More young veterans heading to Congress

Photo credit: Wikimedia Commons

Next year’s Congress will boast the largest class of Iraq and Afghanistan veterans yet, even as the overall number of lawmakers with military experience continues to decline.

At least 22 veterans of the current wars won their races Tuesday, with at least four contests still undecided Wednesday morning. This year’s Congress has 17 veterans of the current wars.

The new class includes six Democrats and at least 16 Republicans. It is headlined by Arkansas Republican Tom Cotton and Iowa Republican Joni Ernst, the first two Iraq War veterans elected to the chamber.

Sen. John Walsh, D-Mont., is the only other senator to have served in Iraq, but he was appointed to the seat to fill a vacancy.

Cotton, who had already represented Arkansas in the House, served in both Iraq and Afghanistan and was among the key Republican pickups that will shift control of the Senate to his party next year.

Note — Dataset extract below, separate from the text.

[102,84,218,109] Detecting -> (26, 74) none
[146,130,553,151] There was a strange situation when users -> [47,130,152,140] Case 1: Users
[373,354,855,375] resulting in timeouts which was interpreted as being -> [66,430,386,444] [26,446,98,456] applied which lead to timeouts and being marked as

Ernst, the first female Iraq War veteran elected to the Senate, made national headlines with campaign ads last spring in which she boasted of her experience castrating hogs on the family farm. “When I get to Washington, I’ll know how to cut pork,” she quipped.

All 14 Iraq War veterans running for re-election in the House won their bids.

The number of veterans of all eras in Congress will drop again next year, from 106 this session, but a few upsets will keep the total above 100, according to officials with the nonpartisan Veterans Campaign.

Congress has not had fewer than 100 lawmakers with military experience since the 1950s, when World War II veterans had just begun political careers. But the total still marks a sharp drop over the last 30 years, when almost 200 veterans served in the House and Senate.

Veterans Campaign officials said the number of veterans in the Senate actually will increase next year, the first time since 1982 that the chamber’s military credentials have not decreased after an election.

Committee assignments for the new veterans won’t be decided until late December, but many are likely to push for assignments on the Armed Services and Veterans Affairs’ committees, highlighting their military backgrounds.